10. Absolutely. This is the sharp left turn logic, nicely spelled out in A Friendly Face (Another Failure Story). Honesty prior to contextual awareness might be encouraging, but I really don’t want to launch any system without strong corrigibility and interpretability. I’m aware we might have to try aligning such a system, but we really should be shooting for better options that align with the practicalities of AI development.
- Max H 23 Jun 2023 5:06 UTC
  2 points
  0
  Parent
  On (3), I’m more saying, capabilities won’t be bottlenecked on more data or compute. Before, say, 2019 (GPT2 release) AI researchers weren’t actually using enough data or compute for many potential algorithmic innovations to be relevant, regardless of what was available theoretically at the time.
  
  But now that we’re past a minimum threshold of using enough compute and data where lots of things have started working at all, I claim / predict that capabilities researchers will always be able to make meaningful and practical advances just by improving algorithms.
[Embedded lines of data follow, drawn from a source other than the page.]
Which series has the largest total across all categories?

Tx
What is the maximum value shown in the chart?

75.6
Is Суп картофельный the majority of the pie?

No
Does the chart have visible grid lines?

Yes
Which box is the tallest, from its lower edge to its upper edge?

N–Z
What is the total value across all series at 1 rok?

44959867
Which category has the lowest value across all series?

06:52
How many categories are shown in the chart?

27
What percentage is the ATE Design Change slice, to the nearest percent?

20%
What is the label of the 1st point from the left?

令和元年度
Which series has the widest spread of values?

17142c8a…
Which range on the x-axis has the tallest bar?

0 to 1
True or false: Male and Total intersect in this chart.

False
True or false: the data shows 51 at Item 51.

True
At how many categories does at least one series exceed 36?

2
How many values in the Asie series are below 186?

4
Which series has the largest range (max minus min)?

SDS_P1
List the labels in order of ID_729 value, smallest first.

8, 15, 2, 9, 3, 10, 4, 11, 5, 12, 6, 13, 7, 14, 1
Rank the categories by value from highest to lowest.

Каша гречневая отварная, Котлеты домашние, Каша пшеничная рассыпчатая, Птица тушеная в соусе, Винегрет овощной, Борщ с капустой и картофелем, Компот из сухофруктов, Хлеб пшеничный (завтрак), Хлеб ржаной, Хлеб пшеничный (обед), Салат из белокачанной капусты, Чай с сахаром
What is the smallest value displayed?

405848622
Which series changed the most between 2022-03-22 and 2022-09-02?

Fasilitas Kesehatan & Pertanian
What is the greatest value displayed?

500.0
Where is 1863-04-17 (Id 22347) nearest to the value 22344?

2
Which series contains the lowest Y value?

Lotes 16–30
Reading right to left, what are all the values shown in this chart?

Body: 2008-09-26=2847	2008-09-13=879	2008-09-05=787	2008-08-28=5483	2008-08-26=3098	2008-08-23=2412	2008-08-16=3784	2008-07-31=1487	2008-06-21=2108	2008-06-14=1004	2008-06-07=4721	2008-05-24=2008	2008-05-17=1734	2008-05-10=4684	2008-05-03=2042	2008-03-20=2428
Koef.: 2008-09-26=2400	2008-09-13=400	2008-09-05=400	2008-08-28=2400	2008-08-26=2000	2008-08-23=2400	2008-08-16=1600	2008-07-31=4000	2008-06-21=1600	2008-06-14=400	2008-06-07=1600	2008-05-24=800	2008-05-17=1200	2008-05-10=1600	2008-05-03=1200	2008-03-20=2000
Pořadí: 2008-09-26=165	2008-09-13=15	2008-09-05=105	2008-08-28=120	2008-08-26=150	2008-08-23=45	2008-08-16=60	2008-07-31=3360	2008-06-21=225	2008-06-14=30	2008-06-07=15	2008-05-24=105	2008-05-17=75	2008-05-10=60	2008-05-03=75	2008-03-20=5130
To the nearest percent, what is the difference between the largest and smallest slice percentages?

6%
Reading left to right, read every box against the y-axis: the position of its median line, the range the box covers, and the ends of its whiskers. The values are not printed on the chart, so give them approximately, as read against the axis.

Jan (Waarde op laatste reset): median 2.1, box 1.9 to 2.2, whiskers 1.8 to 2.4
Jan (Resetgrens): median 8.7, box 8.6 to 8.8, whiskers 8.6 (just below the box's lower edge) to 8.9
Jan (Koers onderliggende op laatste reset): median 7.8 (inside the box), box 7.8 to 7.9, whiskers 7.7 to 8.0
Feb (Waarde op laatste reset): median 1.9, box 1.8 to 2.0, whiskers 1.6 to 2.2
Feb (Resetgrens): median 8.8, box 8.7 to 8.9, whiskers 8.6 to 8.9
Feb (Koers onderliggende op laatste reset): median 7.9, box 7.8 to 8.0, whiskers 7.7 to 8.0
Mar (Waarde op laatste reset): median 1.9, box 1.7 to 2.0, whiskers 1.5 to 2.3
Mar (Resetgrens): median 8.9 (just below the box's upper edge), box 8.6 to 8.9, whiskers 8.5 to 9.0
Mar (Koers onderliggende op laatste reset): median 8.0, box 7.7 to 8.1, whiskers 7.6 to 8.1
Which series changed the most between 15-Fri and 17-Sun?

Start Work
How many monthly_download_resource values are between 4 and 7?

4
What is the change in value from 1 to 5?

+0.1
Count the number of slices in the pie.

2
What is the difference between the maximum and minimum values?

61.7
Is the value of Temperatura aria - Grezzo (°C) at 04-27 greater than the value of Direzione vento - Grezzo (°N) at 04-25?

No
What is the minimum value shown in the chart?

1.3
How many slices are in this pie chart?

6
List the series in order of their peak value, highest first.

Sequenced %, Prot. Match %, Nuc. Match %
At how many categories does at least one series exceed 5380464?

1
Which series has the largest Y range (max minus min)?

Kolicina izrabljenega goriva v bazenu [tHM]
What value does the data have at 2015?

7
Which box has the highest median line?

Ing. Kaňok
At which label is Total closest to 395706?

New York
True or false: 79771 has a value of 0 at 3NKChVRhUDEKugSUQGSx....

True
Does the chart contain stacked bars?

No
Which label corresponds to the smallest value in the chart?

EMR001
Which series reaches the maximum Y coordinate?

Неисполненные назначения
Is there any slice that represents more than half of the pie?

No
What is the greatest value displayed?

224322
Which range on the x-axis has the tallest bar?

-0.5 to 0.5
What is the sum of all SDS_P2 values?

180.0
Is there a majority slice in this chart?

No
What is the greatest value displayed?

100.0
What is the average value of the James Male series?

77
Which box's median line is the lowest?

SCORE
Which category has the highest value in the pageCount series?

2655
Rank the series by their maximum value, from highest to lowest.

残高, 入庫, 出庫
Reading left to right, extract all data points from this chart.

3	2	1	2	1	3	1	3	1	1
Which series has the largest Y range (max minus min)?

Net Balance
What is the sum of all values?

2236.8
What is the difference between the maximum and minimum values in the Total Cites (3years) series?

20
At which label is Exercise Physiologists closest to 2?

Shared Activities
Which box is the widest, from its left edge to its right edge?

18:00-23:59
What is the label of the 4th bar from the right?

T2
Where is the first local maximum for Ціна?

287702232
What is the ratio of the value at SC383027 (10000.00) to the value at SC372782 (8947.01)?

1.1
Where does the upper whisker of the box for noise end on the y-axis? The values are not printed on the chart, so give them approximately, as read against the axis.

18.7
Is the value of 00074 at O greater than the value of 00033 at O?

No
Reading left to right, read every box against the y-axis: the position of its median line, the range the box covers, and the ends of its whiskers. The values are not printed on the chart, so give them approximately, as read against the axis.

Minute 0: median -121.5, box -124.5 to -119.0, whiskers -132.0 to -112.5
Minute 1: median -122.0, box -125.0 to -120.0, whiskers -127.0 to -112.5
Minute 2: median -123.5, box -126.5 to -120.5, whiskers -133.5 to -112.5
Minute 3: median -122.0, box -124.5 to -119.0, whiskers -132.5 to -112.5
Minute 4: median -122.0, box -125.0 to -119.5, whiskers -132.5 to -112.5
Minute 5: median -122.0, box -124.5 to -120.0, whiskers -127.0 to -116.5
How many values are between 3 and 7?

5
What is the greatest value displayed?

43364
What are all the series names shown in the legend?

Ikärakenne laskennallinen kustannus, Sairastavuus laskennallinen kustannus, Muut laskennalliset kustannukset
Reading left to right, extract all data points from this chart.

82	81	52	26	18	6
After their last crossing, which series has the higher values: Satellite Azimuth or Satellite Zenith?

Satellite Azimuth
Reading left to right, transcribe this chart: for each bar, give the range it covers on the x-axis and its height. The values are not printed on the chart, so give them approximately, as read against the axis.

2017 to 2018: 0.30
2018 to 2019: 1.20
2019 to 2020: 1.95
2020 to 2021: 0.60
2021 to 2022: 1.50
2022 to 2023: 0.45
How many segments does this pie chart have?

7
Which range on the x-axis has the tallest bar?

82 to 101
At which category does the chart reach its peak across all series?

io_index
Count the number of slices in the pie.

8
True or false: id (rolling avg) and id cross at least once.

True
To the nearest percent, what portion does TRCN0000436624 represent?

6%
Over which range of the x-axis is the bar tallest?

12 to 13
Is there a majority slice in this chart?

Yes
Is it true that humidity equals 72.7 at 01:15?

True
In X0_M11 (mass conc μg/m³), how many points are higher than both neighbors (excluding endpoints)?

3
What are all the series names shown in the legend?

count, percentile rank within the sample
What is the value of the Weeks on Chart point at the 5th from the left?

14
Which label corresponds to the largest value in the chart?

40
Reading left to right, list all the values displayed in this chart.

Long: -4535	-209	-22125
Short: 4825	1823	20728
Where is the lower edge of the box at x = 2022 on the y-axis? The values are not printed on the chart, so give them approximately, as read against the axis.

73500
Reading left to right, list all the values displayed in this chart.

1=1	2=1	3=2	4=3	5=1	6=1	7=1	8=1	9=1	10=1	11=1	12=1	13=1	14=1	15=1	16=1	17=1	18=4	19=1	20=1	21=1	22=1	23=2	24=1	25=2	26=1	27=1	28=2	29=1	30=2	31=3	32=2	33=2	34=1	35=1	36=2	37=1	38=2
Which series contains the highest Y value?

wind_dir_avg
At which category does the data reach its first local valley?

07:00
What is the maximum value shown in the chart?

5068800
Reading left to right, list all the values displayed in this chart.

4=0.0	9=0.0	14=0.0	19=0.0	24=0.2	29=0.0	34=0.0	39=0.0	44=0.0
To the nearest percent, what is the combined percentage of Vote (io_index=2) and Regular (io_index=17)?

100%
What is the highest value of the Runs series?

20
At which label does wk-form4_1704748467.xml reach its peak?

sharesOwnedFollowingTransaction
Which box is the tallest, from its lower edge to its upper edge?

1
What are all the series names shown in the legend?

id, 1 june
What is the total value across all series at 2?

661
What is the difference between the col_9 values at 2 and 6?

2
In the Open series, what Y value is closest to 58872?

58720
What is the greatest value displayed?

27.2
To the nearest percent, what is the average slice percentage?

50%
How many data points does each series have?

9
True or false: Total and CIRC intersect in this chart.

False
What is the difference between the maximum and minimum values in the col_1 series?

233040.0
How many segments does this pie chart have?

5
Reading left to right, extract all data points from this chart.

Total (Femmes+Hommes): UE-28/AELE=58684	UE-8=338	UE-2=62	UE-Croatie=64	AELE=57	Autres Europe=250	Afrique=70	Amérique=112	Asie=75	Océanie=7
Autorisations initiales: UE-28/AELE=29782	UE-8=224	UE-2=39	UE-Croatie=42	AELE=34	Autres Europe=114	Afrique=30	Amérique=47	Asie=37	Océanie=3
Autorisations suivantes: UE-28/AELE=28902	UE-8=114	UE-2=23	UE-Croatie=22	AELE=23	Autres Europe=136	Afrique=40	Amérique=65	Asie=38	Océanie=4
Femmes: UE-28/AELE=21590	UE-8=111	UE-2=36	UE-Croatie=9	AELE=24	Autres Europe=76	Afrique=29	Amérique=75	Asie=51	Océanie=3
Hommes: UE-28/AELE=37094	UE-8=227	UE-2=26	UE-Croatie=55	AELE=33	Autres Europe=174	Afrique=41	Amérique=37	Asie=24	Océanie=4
More compute and more data could also be helpful, but I consider that to be kind of trivial—you can always get better performance from a Go or Chess engine by letting it run for longer to search deeper in the game tree by brute force.
  
  And it’s had an unimaginably vast amount of “compute” in physical systems to work with over time.
  
  A few billion years of very wasteful and inefficient trial-and-error by gradual mutation on a single planet doesn’t seem too vast, in the grand scheme of things. Most of the important stuff (in terms of getting to human-level intelligence) probably happened in the last few million years. Maybe it takes planet-scale or even solar-system scale supercomputers running for a few years to reproduce / simulate. I would bet that it doesn’t take anything galaxy-scale.
  
  On (9): yeah, I was mainly just pointing out a potentially non-obvious use and purpose of some research that people sometimes don’t see the relevance of. Kind of straw, but I think that some people look at e.g. logical decision theory, and say “how the heck am I supposed to build this into an ML model? I can’t, therefore this is not relevant.”
  
  And one reply is that you don’t build it in directly: a smart enough AI system will hit on LDT (or something better) all by itself. We thus want to understand LDT (and other problems in agent foundations) so that we can get out in front of that and see it coming.